→ Listed records
···
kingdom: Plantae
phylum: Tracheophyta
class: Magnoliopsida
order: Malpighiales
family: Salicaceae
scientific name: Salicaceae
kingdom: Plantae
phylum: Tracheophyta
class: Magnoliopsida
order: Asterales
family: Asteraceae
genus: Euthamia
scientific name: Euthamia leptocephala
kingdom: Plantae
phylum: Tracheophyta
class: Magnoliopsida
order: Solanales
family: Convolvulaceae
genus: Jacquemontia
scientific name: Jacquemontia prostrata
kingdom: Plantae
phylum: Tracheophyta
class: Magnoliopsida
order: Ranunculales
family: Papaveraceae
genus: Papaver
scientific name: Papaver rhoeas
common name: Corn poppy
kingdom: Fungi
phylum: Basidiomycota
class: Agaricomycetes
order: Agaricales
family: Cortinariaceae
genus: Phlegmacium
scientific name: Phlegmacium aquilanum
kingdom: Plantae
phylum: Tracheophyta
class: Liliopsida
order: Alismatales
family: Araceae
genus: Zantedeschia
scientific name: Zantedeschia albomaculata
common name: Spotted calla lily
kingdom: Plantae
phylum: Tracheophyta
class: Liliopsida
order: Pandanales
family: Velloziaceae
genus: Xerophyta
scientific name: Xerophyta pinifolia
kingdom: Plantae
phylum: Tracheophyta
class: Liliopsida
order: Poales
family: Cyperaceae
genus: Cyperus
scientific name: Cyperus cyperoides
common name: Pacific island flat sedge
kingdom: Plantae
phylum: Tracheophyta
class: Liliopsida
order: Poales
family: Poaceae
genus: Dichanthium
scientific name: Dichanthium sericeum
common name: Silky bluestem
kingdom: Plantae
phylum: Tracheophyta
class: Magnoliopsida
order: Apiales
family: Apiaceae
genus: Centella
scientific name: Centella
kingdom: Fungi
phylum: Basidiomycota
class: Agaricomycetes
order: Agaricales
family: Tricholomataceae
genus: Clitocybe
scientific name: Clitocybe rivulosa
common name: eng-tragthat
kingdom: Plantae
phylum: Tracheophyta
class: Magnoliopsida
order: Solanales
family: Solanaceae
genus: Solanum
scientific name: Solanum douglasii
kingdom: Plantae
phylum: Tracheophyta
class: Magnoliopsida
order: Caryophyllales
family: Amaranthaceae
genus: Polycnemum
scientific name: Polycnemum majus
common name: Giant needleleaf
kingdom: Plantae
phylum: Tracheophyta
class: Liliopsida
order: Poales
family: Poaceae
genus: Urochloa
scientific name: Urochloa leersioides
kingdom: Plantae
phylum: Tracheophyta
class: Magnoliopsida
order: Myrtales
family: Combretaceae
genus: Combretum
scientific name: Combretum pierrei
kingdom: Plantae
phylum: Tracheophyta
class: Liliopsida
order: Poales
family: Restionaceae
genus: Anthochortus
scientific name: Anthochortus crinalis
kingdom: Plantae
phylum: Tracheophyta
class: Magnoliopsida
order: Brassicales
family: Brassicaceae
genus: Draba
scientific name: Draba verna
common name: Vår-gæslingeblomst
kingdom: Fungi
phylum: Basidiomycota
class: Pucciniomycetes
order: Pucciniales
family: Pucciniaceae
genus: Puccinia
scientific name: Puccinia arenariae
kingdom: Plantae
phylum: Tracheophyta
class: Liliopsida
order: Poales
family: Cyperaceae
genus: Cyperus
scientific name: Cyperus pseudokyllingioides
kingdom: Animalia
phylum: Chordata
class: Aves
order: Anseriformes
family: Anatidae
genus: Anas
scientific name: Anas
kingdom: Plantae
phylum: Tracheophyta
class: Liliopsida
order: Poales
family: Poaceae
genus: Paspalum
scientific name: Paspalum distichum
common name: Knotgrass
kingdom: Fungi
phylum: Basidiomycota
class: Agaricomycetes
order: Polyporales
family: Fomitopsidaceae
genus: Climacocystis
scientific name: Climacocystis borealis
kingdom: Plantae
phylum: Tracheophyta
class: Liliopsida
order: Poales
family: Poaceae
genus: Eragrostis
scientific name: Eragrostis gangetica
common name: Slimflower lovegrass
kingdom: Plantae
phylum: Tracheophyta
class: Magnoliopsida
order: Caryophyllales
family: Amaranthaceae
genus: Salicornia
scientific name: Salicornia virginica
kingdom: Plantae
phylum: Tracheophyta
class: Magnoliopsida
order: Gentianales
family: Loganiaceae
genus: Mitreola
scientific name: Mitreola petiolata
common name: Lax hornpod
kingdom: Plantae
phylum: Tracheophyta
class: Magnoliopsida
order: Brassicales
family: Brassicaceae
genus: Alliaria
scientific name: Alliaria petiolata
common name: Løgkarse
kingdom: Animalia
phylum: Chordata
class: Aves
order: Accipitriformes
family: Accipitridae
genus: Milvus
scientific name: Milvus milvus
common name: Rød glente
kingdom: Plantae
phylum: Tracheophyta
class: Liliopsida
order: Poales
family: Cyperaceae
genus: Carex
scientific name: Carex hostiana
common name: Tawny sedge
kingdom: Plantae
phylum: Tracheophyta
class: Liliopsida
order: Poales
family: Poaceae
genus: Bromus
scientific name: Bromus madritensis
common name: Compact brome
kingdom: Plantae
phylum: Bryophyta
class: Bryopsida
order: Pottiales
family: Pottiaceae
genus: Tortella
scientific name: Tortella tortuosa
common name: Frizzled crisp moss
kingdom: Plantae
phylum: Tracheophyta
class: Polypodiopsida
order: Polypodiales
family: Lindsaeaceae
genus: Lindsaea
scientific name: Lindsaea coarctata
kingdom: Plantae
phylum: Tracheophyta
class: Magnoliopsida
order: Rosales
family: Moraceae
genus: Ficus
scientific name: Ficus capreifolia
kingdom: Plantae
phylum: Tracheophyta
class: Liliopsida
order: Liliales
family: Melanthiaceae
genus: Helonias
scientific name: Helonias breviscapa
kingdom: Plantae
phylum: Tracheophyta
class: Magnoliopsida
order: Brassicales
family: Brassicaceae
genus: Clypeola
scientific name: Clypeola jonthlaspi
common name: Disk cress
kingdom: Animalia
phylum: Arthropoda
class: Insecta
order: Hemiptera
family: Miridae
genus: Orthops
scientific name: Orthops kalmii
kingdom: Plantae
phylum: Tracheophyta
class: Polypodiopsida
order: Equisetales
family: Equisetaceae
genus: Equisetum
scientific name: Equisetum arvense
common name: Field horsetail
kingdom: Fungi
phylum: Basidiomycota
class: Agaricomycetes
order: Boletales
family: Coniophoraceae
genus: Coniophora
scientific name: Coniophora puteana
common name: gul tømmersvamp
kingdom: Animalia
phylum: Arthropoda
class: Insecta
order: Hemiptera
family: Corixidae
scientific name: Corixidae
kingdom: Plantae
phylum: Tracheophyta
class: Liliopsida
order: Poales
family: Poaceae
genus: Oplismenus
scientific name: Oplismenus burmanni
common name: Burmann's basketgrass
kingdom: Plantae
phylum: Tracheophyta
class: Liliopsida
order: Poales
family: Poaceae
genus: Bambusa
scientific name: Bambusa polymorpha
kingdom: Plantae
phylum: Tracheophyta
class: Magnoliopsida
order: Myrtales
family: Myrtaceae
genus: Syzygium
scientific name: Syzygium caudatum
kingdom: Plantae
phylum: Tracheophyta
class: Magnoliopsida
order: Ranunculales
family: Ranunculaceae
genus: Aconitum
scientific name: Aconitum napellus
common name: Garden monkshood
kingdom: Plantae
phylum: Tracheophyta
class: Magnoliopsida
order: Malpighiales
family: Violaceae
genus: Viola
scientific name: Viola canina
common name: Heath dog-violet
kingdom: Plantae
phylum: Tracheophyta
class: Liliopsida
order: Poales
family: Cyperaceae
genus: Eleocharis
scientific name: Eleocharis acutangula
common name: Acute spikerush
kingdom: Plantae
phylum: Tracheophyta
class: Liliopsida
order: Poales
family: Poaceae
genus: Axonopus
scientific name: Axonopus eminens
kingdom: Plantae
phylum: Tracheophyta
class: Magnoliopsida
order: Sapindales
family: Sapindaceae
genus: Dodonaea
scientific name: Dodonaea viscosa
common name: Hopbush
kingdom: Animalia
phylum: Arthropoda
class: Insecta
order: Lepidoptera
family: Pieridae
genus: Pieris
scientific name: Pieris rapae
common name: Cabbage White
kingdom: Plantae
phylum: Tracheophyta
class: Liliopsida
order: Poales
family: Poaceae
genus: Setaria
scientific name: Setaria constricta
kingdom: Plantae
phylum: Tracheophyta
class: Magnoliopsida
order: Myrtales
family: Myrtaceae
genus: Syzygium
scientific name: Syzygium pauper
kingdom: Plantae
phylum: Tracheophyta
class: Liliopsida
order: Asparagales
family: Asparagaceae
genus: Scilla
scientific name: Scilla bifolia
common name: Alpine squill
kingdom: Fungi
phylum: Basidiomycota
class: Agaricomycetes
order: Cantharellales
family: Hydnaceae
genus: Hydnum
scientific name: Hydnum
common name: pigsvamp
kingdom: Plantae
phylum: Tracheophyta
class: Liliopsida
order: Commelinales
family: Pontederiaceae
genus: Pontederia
···
Rewrite the lines of the records, from the line containing "genus: Hydnum" through the end of the records, as a JSON list of strings, one string per line, leaving out blank lines.

[
  "genus: Hydnum",
  "scientific name: Hydnum",
  "common name: pigsvamp",
  "kingdom: Plantae",
  "phylum: Tracheophyta",
  "class: Liliopsida",
  "order: Commelinales",
  "family: Pontederiaceae",
  "genus: Pontederia"
]